Collected data entries
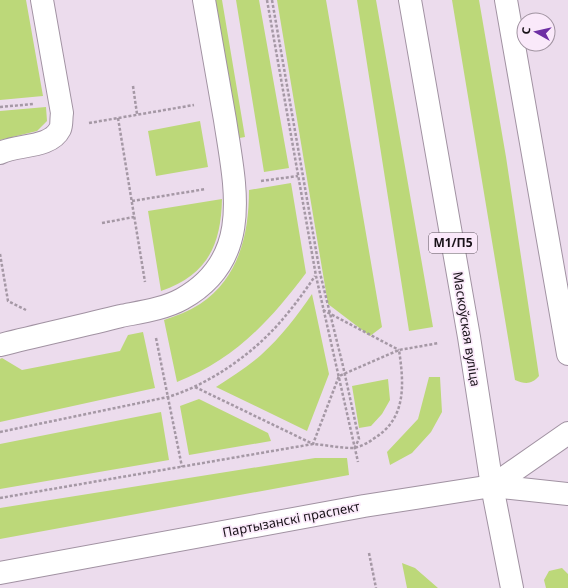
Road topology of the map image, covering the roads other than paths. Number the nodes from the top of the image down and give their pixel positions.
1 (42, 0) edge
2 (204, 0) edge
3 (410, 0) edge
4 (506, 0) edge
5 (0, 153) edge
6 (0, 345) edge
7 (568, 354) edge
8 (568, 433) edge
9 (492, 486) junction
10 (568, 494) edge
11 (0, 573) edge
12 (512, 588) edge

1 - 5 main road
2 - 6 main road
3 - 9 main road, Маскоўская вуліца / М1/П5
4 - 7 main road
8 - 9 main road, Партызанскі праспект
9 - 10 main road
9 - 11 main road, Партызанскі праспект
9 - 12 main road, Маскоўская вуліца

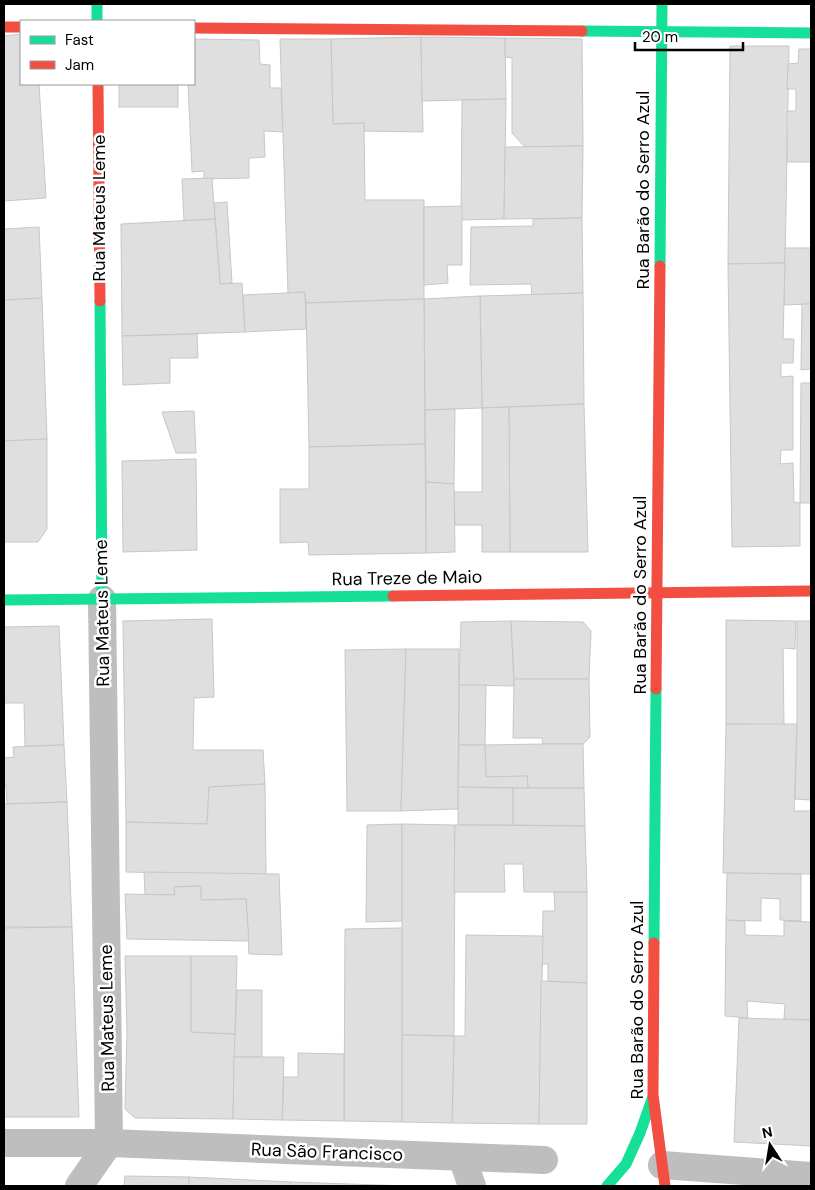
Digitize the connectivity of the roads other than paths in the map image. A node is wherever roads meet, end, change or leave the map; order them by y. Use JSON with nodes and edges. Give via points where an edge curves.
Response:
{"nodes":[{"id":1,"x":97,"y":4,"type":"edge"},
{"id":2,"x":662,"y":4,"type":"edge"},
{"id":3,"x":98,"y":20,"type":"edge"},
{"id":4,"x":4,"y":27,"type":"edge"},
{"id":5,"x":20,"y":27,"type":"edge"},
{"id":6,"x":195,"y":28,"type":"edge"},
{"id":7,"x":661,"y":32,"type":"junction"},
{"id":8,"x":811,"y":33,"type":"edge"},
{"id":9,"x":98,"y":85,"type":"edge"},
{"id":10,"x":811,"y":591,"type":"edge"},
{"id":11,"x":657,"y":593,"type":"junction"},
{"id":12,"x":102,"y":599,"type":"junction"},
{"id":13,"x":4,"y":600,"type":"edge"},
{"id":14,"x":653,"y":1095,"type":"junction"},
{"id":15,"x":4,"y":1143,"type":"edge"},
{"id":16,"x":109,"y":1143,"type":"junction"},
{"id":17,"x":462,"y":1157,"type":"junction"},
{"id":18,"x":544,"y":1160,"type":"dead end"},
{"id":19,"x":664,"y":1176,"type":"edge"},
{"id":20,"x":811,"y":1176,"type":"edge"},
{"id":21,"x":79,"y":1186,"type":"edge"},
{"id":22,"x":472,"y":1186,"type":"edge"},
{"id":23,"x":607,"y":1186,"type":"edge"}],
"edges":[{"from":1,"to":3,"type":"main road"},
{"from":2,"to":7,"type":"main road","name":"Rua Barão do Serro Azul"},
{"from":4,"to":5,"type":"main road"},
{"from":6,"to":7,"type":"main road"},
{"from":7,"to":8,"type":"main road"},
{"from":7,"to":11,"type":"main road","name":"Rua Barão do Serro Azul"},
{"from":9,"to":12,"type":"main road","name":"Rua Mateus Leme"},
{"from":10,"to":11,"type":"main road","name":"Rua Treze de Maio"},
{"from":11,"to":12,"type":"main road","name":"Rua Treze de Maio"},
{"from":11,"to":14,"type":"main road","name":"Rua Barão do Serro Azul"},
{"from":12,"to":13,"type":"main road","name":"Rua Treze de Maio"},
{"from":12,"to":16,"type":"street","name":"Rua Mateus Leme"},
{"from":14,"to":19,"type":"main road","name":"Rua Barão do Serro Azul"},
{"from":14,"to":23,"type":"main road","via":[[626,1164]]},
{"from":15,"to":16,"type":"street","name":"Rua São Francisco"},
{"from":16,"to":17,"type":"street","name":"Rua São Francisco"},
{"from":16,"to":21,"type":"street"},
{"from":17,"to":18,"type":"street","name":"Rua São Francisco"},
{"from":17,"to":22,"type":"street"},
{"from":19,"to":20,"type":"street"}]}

* * *

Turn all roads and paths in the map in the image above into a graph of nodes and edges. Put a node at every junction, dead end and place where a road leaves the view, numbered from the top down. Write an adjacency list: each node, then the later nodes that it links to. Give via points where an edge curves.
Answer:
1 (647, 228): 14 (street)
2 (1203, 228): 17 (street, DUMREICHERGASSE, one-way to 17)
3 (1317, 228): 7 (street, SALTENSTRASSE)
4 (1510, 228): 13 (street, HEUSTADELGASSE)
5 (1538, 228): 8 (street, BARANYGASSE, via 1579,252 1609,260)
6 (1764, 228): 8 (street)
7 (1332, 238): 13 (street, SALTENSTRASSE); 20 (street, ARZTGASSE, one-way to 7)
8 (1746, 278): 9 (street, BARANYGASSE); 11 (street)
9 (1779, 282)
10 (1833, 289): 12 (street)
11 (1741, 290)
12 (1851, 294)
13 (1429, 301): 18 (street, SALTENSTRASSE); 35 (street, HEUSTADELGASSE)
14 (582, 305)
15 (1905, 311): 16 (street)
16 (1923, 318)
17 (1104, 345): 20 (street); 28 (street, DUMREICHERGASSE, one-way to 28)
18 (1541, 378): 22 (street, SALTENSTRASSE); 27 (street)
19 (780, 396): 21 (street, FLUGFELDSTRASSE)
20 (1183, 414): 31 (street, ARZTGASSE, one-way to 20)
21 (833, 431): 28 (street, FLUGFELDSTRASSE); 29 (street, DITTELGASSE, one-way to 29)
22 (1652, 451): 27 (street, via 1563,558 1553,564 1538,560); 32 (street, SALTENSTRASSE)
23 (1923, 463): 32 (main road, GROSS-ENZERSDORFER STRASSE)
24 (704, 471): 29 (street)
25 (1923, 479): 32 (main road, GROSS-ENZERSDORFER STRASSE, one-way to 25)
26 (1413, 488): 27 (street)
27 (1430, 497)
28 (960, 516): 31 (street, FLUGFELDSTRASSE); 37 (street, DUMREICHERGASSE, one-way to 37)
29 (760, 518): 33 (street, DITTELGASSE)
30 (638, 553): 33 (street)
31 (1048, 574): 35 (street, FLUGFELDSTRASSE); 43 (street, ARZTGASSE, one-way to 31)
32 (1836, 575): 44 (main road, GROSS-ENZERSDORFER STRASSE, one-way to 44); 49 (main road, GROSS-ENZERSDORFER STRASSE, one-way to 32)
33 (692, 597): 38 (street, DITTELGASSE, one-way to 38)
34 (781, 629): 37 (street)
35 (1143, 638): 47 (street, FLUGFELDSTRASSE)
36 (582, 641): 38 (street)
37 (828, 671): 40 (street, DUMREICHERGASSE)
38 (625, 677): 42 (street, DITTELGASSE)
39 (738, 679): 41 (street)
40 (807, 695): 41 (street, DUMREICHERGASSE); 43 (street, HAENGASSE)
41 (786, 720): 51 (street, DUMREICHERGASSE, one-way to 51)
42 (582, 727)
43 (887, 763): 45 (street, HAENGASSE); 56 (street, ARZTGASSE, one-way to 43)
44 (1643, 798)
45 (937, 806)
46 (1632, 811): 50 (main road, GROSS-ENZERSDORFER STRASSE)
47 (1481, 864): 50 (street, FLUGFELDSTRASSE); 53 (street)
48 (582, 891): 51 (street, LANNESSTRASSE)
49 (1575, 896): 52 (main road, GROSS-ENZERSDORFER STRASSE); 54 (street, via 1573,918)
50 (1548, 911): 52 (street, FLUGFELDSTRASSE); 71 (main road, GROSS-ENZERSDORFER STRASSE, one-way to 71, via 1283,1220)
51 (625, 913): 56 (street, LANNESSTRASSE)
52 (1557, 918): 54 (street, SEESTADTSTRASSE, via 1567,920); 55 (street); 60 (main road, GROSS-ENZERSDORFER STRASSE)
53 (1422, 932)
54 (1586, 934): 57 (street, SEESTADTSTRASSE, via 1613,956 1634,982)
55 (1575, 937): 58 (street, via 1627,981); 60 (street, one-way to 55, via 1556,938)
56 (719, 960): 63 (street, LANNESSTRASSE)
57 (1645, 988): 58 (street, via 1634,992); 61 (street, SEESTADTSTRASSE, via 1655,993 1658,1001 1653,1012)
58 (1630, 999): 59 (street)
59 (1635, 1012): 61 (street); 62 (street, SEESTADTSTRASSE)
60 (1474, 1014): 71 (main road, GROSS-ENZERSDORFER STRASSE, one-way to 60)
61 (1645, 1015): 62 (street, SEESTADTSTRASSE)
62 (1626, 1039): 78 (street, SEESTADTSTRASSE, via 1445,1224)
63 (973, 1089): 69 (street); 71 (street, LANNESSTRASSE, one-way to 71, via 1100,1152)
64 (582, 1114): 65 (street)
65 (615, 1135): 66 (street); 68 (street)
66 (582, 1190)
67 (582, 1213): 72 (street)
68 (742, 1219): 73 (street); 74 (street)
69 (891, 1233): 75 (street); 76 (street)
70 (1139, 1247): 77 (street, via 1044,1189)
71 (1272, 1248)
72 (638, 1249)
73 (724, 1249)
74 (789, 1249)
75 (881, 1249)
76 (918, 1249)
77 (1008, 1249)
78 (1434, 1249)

• **What you will do**: Looking only at the entries, count the lines that contain the word "BARANYGASSE", then state that count and nothing else.

• **Response to this exercise**: 2